= D/M/1 queue =

In queueing theory, a discipline within the mathematical theory of probability, a D/M/1 queue represents the queue length in a system having a single server, where arrivals occur at fixed regular intervals and job service requirements are random with an exponential distribution. The model name is written in Kendall's notation. Agner Krarup Erlang first published a solution to the stationary distribution of a D/M/1 and D/M/k queue, the model with k servers, in 1917 and 1920.

==Model definition==

A D/M/1 queue is a stochastic process whose state space is the set {0,1,2,3,...} where the value corresponds to the number of customers in the system, including any currently in service.

- Arrivals occur deterministically at fixed times β apart.
- Service times are exponentially distributed (with rate parameter μ).
- A single server serves customers one at a time from the front of the queue, according to a first-come, first-served discipline. When the service is complete the customer leaves the queue and the number of customers in the system reduces by one.
- The buffer is of infinite size, so there is no limit on the number of customers it can contain.
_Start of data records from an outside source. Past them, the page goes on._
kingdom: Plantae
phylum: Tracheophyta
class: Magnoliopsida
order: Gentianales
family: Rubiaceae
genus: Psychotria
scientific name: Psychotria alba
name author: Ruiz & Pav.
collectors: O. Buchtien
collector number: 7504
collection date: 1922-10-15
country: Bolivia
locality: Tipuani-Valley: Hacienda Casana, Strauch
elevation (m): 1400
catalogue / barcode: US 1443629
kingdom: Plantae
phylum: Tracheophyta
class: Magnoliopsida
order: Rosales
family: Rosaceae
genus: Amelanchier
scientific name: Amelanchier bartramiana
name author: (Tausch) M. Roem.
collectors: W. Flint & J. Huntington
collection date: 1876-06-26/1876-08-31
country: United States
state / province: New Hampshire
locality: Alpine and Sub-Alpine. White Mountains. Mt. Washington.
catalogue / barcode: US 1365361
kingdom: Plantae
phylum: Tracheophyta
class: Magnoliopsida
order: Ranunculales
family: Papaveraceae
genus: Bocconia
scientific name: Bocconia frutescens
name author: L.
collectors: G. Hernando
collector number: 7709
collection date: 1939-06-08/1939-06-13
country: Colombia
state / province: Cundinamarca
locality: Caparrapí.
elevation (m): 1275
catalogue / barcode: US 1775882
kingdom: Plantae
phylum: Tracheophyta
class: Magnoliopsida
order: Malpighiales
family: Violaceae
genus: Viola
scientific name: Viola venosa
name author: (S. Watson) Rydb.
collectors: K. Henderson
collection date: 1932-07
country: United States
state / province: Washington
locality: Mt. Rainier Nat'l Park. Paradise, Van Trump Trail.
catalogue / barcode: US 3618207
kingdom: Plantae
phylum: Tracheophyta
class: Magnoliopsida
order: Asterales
==Stationary distribution==

When μβ > 1, the queue has stationary distribution
$$\pi_i=\begin{cases}
0 & \text{ when } i=0\\
(1-\delta)\delta^{i-1} &\text{ when } i>0
\end{cases}$$
where δ is the root of the equation δ = e^{-μβ(1 – δ)} with smallest absolute value.

===Idle times===
The mean stationary idle time of the queue (period with 0 customers) is β – 1/μ, with variance (1 + δ − 2μβδ)/μ^{2}(1 – δ).

===Waiting times===
The mean stationary waiting time of arriving jobs is (1/μ) δ/(1 – δ).